Medellín.- A diferencia del poeta cartagenero Luis Carlos López, que escribió una sentida e inmortal comparación entre el amor que uno le tiene a la ciudad donde nació y los zapatos viejos que ya no maltratan, no hacen ampollas, se adaptan a los piés, no resbalan, no producen chirridos vergonzantes ni atrevidos, el periodista barranquillero, ganador cinco veces del Premio Simón Bolívar, Alberto Salcedo Ramos, no tiene la misma percepción de los suyos.
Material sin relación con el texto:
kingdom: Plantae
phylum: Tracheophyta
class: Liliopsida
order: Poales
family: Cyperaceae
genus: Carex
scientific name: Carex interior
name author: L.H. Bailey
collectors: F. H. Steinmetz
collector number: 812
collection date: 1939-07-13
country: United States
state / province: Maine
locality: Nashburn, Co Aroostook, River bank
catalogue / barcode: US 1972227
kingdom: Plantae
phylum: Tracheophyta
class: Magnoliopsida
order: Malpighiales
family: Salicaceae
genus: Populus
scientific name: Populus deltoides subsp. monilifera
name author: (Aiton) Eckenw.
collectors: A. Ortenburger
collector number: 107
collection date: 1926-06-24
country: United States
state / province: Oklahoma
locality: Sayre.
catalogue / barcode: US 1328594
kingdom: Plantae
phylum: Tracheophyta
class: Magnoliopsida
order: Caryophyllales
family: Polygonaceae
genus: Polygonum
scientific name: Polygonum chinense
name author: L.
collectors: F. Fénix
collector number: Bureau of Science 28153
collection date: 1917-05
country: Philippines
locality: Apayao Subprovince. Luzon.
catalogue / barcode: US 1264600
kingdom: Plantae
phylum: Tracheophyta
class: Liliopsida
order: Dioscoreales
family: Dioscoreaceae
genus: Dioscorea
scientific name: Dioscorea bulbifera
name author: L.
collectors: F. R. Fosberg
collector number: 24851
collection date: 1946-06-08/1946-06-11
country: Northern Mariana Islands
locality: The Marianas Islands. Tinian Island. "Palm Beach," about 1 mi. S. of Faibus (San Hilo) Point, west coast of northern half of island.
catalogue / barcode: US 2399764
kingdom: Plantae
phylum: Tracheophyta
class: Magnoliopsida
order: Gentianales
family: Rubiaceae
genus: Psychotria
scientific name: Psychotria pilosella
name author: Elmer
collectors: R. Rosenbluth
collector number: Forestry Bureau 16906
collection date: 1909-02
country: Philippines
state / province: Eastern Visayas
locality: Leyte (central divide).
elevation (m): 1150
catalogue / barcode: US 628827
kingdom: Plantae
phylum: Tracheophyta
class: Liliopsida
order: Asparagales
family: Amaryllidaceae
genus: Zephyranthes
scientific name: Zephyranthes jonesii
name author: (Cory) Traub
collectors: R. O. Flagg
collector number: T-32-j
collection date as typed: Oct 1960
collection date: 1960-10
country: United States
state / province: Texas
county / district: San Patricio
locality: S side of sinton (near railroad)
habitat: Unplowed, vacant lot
Los compró recientemente en un cachezudo almacén de una gran ciudad, adonde llegó de paso, como todo buen viajero del mundo. Miró la estantería, con la rapidez de un gamo, pidió que le bajaran los de color marrón o terracota que estaban en un rinconcito. Se los midió a las carreras, caminó tres pasos y otros tres hacia atrás a la manera de un tímido modelo principiante, y le dijo a la vendedora:
-Empáquemelos.
Por culpa de esa misma premura en escogerlos sin verificar el grado de apretujamiento a que iban a ser sometidos sus 10 humildes dedos inferiores, su empeine y hasta su talón, los zapatos nuevos de Alberto empezaron a torturarlo pocos minutos después de calzarse y salir con ellos a un compromiso social o a dictar una conferencia, como en esta oportunidad. ¿Qué clase de zapatos compraría Alberto? ¿Los de Aubercy París, que cuestan más de un millón de pesos? ¿los italianos Scarpe di Bianco, que también están cerca del millón? ¿O acaso son ingleses de Barker Black, a medio millón? Porque de que eran finos, eran finos. Nos quedamos sin saberlo. Y eso que pudieron ser unos Stefano Bemer o un par de los Manhattan Richelieus, de precios más elevados.
Llegó a la capital de la Montaña presuroso, saludó a mucha gente y minutos después, con su maletín grande que semejaba a un vendedor llevando muestras de juguetes de plástico, se encerró con más de medio centenar de periodistas de provincia a hablar del tema que más le place: la crónica, el periodismo narrativo, en uno de los auditorios del maravilloso parque Explora.
Pero los puñeteros zapatos nuevos ya le tenían organizada una sesión de sufrimiento porque no cesaban de molestar.
Llegó cumplidor y puntual y empezó su charla convertida en una enriquecida gama de enseñanzas, citas de escritores, anécdotas y de acontecimientos conocidos y vividos. Periodistas «anónimos» que cumplen con las uñas una encomiable labor en Rionegro, Andes, Turbo, Envigado, Caucasia, Yarumal, Marinilla, San Rafael, Santa Fe de Antioquia, Apartadó, Alejandría y muchos más, escuchaban embelesados al maestro. Éste permanecía impertérrito ante la molestadera de los benditos zapatos, a la manera de un soldado de disciplinada hueste napoleónica.
Luego, mientras se realizaba un ejercicio, decidió mandar al carajo el protocolo y dijo entre apenado, dolido y gruñón:
«Estos vergajos me los voy a quitar con la venia de ustedes, porque a mí no me van a joder más».
Y ni corto ni perezoso, se los quitó, los puso delante suyo, miró al fondo, vio que su auditorio asentía y siguió la clase como si nada. Algunos, que ya se habían pillado el trance que vivía el colega, supusieron que las medias también iban a llevar del bulto. Alberto sabía que no estaba en su amada Curramba donde los 28 grados centígrados se mitigan con brisa; ni mucho menos en la calenturienta Montería donde la temperatura sube como palma y no hay coco que la baje. Mejor dejaba las medias quietas.Si no, la charla hubiera sido a «pie pelao» o «a pata pelá». Otro dijo tajante: «Esos pirrieles están perdiendo el año con el maestro, seguramente con el tiempo se ablandará el cuero de unos y el cariño del otro». Sólo así Alberto podría evocar, a la manera del «Tuerto López», que el cariño a sus zapatos comprados alguna vez en un cachezudo almacén del mundo, y que fueron su sirirí, es todo amor como el entrañable que se guarda a un pueblo llamado patria chica.